▸ **THE RECORDS**:
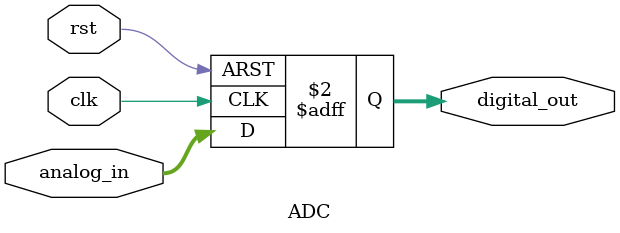
<source format=v>
`timescale 1ns / 1ps


module ADC (
    input clk,
    input rst,
    input [9:0] analog_in,
    output reg [9:0] digital_out
);
    always @(posedge clk or posedge rst) begin
        if (rst) begin
            digital_out <= 0;
        end else begin
            digital_out <= analog_in;  // Simplified ADC model for illustration
        end
    end
endmodule

</source>
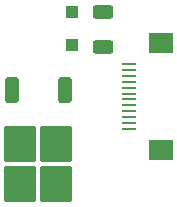
<source format=gbr>
%TF.GenerationSoftware,KiCad,Pcbnew,8.0.3*%
%TF.CreationDate,2024-06-15T19:18:12-05:00*%
%TF.ProjectId,VIK-Solenoid,56494b2d-536f-46c6-956e-6f69642e6b69,rev?*%
%TF.SameCoordinates,Original*%
%TF.FileFunction,Paste,Bot*%
%TF.FilePolarity,Positive*%
%FSLAX46Y46*%
G04 Gerber Fmt 4.6, Leading zero omitted, Abs format (unit mm)*
G04 Created by KiCad (PCBNEW 8.0.3) date 2024-06-15 19:18:12*
%MOMM*%
%LPD*%
G01*
G04 APERTURE LIST*
G04 Aperture macros list*
%AMRoundRect*
0 Rectangle with rounded corners*
0 $1 Rounding radius*
0 $2 $3 $4 $5 $6 $7 $8 $9 X,Y pos of 4 corners*
0 Add a 4 corners polygon primitive as box body*
4,1,4,$2,$3,$4,$5,$6,$7,$8,$9,$2,$3,0*
0 Add four circle primitives for the rounded corners*
1,1,$1+$1,$2,$3*
1,1,$1+$1,$4,$5*
1,1,$1+$1,$6,$7*
1,1,$1+$1,$8,$9*
0 Add four rect primitives between the rounded corners*
20,1,$1+$1,$2,$3,$4,$5,0*
20,1,$1+$1,$4,$5,$6,$7,0*
20,1,$1+$1,$6,$7,$8,$9,0*
20,1,$1+$1,$8,$9,$2,$3,0*%
G04 Aperture macros list end*
%ADD10R,1.250000X0.280000*%
%ADD11R,2.000000X1.800000*%
%ADD12RoundRect,0.250000X0.625000X-0.312500X0.625000X0.312500X-0.625000X0.312500X-0.625000X-0.312500X0*%
%ADD13RoundRect,0.250000X0.300000X-0.300000X0.300000X0.300000X-0.300000X0.300000X-0.300000X-0.300000X0*%
%ADD14RoundRect,0.250000X-0.350000X0.850000X-0.350000X-0.850000X0.350000X-0.850000X0.350000X0.850000X0*%
%ADD15RoundRect,0.250000X-1.125000X1.275000X-1.125000X-1.275000X1.125000X-1.275000X1.125000X1.275000X0*%
G04 APERTURE END LIST*
D10*
%TO.C,J2*%
X196962000Y-84380000D03*
X196962000Y-84880000D03*
X196962000Y-85380000D03*
X196962000Y-85880000D03*
X196962000Y-86380000D03*
X196962000Y-86880000D03*
X196962000Y-87380000D03*
X196962000Y-87880000D03*
X196962000Y-88380000D03*
X196962000Y-88880000D03*
X196962000Y-89380000D03*
X196962000Y-89880000D03*
D11*
X199686000Y-91680000D03*
X199686000Y-82580000D03*
%TD*%
D12*
%TO.C,R1*%
X194790000Y-82942500D03*
X194790000Y-80017500D03*
%TD*%
D13*
%TO.C,D1*%
X192160000Y-82750000D03*
X192160000Y-79950000D03*
%TD*%
D14*
%TO.C,Q1*%
X187010000Y-86570000D03*
D15*
X190815000Y-91195000D03*
X187765000Y-91195000D03*
X190815000Y-94545000D03*
X187765000Y-94545000D03*
D14*
X191570000Y-86570000D03*
%TD*%
M02*

</source>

▸ **REQUIRED ACTION**: Copy all lines from the listing that contain "KiCad".

▸ **RESULT**:
%TF.GenerationSoftware,KiCad,Pcbnew,8.0.3*%
G04 Created by KiCad (PCBNEW 8.0.3) date 2024-06-15 19:18:12*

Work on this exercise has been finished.